**Task to complete:** The answer is to be an exact copy of the lines below running from the line with "(stomach) tissue demonstrates" down to the line with "immunohistochemical stain highlights", both ends included, and nothing more.

**Task input:**
═══
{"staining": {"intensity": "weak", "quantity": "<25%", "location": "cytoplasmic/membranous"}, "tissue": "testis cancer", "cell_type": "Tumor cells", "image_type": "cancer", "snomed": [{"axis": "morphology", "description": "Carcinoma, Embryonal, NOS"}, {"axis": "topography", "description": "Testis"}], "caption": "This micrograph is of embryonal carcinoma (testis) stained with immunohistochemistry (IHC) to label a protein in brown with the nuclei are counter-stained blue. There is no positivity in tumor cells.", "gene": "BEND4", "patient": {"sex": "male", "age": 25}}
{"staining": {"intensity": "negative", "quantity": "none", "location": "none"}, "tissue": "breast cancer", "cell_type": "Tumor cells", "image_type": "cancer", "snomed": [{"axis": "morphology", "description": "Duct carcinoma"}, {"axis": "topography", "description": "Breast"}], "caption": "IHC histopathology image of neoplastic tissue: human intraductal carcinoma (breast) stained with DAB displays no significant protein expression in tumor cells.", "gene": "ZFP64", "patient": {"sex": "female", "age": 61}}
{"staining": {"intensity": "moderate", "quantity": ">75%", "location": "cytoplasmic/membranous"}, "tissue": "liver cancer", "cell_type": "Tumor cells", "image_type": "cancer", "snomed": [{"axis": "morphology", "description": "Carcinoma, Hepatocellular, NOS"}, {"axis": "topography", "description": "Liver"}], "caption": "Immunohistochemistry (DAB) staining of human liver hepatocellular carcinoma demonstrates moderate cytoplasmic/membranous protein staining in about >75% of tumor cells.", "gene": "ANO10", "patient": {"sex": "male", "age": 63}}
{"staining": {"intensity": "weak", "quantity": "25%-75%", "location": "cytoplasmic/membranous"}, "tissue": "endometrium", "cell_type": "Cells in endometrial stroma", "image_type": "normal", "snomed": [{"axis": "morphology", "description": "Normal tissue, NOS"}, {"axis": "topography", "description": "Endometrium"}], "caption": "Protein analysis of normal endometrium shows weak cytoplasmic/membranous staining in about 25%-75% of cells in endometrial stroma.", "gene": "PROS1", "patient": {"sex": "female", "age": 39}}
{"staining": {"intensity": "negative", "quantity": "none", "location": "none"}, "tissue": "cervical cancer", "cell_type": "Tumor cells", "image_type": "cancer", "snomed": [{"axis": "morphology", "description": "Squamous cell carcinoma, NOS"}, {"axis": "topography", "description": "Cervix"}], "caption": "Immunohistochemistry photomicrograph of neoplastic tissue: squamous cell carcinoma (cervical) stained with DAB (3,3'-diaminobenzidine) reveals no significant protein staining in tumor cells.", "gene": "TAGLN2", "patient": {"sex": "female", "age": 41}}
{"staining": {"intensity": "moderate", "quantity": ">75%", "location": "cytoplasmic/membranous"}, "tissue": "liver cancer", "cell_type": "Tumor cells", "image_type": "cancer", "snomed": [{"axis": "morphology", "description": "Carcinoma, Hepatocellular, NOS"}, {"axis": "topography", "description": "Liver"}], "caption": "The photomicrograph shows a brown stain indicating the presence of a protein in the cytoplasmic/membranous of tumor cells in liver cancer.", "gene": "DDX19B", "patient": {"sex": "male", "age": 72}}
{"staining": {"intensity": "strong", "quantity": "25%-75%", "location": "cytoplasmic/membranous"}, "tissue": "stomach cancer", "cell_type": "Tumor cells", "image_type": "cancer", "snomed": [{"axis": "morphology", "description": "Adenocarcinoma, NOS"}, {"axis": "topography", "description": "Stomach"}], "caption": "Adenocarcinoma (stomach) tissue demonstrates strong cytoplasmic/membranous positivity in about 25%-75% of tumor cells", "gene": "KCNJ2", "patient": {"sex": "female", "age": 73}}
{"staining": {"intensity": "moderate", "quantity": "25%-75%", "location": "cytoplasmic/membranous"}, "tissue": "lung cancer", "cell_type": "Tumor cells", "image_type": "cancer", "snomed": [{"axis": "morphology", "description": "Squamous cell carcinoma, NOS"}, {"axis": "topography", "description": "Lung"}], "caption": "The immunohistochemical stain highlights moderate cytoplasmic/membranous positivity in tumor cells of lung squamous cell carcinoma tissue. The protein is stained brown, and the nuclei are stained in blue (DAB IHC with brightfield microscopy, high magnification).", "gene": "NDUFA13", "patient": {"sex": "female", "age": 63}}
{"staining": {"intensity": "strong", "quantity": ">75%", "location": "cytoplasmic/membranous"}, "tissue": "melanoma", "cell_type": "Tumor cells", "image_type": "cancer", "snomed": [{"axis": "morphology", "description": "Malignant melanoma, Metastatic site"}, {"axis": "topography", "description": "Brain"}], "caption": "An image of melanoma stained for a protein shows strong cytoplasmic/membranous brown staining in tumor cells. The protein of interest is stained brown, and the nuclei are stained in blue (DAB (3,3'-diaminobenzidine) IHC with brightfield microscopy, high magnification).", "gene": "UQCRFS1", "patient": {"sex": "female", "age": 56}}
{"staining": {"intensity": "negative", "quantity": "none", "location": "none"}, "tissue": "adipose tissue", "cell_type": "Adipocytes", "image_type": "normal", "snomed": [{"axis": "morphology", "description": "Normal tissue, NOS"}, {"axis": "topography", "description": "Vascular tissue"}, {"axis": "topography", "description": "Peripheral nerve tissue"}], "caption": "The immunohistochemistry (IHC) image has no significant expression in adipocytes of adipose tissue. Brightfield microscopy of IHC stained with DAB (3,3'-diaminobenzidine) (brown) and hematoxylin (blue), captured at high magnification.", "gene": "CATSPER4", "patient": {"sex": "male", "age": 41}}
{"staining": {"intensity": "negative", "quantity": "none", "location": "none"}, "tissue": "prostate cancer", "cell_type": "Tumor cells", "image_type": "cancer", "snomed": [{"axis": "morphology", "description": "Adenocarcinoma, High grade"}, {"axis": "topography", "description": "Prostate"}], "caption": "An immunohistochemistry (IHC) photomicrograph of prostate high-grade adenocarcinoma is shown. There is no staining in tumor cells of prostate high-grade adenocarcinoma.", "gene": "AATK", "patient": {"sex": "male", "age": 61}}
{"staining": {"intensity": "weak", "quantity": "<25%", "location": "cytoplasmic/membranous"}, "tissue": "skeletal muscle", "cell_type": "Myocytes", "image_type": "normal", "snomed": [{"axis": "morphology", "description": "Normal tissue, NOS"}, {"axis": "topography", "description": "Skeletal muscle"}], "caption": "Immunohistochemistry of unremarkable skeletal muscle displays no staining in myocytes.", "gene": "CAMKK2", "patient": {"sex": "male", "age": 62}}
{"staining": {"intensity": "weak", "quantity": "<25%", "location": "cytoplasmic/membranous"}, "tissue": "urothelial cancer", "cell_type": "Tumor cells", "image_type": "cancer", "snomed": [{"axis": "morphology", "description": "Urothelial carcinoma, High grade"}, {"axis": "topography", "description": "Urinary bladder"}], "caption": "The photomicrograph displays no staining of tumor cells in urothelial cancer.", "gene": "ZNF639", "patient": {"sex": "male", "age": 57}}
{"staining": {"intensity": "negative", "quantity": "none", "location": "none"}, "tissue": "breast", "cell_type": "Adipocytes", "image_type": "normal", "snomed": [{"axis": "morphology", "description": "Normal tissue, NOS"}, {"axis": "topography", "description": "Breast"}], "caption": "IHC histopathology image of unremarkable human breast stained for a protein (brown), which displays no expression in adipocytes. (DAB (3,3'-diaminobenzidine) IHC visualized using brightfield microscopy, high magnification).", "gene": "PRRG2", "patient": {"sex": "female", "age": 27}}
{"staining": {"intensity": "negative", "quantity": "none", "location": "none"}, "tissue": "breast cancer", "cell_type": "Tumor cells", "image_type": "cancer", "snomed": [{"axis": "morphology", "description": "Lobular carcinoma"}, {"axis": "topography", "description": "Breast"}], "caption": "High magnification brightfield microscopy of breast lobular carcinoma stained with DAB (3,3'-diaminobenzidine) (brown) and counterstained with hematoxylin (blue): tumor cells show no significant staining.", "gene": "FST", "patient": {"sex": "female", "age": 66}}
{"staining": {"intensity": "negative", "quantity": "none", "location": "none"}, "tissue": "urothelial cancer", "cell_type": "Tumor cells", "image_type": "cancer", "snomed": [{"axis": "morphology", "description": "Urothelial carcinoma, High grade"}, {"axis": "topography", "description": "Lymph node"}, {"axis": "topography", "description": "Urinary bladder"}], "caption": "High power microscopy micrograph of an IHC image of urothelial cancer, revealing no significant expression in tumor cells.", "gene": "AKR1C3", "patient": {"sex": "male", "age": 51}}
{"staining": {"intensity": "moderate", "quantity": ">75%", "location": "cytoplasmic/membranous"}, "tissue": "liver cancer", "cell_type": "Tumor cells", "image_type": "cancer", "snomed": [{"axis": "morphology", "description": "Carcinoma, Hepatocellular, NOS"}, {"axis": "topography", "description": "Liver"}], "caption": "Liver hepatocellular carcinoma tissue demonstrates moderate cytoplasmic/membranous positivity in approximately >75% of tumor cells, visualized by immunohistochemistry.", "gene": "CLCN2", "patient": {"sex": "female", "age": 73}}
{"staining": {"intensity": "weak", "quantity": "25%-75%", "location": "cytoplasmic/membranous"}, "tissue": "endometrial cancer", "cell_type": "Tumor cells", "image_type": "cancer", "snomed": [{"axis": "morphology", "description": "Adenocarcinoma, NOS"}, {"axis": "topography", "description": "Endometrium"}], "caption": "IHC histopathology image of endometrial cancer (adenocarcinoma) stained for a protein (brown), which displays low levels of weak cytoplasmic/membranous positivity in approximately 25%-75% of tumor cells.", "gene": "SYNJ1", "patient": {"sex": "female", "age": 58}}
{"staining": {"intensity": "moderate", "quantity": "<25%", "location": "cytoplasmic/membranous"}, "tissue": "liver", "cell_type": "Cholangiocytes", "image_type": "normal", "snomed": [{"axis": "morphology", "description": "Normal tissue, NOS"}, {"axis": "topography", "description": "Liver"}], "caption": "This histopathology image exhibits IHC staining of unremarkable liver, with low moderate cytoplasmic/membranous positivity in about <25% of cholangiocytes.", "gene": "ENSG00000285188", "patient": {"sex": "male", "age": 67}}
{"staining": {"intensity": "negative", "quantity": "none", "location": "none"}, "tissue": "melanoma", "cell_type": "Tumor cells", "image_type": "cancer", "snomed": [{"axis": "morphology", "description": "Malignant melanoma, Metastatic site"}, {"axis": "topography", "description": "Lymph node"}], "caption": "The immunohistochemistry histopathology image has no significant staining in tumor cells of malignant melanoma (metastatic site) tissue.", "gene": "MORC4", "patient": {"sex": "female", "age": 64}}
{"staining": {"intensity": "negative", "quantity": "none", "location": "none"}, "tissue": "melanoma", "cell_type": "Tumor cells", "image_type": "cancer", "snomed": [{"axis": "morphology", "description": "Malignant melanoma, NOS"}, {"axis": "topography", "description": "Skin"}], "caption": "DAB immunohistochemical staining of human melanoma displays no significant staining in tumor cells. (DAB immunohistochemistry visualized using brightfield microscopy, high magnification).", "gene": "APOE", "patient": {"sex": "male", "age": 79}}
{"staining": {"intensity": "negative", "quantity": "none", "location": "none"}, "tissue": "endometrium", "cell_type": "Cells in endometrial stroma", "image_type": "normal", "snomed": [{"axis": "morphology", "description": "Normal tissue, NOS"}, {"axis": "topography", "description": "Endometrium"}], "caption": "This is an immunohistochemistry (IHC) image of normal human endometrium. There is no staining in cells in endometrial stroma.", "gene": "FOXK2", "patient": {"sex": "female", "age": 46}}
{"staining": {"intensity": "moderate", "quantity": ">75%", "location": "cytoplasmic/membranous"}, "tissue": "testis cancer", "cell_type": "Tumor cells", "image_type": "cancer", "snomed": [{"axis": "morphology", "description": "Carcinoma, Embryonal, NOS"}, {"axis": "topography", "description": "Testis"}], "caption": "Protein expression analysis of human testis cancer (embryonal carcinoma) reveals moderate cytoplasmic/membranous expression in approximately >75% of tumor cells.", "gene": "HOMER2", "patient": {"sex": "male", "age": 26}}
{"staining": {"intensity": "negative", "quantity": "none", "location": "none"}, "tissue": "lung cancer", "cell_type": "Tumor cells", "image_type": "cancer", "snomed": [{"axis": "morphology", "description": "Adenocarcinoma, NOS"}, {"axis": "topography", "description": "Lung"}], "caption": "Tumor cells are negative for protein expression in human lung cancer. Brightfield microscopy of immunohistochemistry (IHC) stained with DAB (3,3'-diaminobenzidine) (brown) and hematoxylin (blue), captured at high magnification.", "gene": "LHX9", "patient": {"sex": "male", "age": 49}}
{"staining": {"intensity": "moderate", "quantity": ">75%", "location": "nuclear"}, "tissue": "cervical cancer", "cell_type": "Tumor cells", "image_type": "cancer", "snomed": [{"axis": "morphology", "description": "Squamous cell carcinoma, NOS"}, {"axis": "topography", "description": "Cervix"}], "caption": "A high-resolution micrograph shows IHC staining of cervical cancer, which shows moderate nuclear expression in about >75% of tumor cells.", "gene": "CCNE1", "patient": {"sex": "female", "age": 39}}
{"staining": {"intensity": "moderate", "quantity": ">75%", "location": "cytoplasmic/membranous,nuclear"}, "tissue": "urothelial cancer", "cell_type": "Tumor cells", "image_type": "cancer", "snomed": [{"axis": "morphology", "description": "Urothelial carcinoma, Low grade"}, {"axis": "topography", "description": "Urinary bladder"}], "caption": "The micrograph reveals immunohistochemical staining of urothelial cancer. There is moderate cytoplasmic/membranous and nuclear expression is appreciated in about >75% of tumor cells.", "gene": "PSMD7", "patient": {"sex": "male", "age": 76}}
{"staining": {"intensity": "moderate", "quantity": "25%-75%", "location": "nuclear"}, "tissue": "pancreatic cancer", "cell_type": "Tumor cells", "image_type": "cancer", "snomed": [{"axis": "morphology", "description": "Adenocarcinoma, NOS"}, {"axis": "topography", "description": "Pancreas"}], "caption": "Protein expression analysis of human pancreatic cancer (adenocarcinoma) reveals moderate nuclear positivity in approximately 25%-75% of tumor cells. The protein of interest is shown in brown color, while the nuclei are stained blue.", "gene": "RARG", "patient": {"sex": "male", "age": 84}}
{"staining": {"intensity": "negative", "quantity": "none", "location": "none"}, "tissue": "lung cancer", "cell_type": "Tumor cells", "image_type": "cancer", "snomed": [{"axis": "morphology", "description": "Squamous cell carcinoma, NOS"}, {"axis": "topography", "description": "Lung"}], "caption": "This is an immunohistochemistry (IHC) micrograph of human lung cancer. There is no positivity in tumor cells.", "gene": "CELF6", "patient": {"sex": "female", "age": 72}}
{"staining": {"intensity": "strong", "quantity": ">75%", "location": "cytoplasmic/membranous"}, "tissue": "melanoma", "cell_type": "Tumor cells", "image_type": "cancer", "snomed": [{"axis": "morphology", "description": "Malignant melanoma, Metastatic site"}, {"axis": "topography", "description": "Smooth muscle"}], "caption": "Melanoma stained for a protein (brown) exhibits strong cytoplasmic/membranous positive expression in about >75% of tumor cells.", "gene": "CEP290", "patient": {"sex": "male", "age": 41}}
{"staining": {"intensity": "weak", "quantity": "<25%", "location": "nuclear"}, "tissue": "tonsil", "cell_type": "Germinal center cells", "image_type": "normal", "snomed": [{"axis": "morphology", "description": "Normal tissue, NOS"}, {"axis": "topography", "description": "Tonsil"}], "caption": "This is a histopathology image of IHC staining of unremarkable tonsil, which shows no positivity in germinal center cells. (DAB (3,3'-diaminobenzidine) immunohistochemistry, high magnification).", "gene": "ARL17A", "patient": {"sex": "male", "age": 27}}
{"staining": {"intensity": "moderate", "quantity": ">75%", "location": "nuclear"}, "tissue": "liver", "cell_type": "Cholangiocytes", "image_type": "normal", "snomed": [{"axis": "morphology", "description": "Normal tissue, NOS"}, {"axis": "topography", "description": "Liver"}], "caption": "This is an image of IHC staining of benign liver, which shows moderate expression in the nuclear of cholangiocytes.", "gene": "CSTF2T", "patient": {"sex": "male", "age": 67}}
═══
**Response to the exercise:**
{"staining": {"intensity": "strong", "quantity": "25%-75%", "location": "cytoplasmic/membranous"}, "tissue": "stomach cancer", "cell_type": "Tumor cells", "image_type": "cancer", "snomed": [{"axis": "morphology", "description": "Adenocarcinoma, NOS"}, {"axis": "topography", "description": "Stomach"}], "caption": "Adenocarcinoma (stomach) tissue demonstrates strong cytoplasmic/membranous positivity in about 25%-75% of tumor cells", "gene": "KCNJ2", "patient": {"sex": "female", "age": 73}}
{"staining": {"intensity": "moderate", "quantity": "25%-75%", "location": "cytoplasmic/membranous"}, "tissue": "lung cancer", "cell_type": "Tumor cells", "image_type": "cancer", "snomed": [{"axis": "morphology", "description": "Squamous cell carcinoma, NOS"}, {"axis": "topography", "description": "Lung"}], "caption": "The immunohistochemical stain highlights moderate cytoplasmic/membranous positivity in tumor cells of lung squamous cell carcinoma tissue. The protein is stained brown, and the nuclei are stained in blue (DAB IHC with brightfield microscopy, high magnification).", "gene": "NDUFA13", "patient": {"sex": "female", "age": 63}}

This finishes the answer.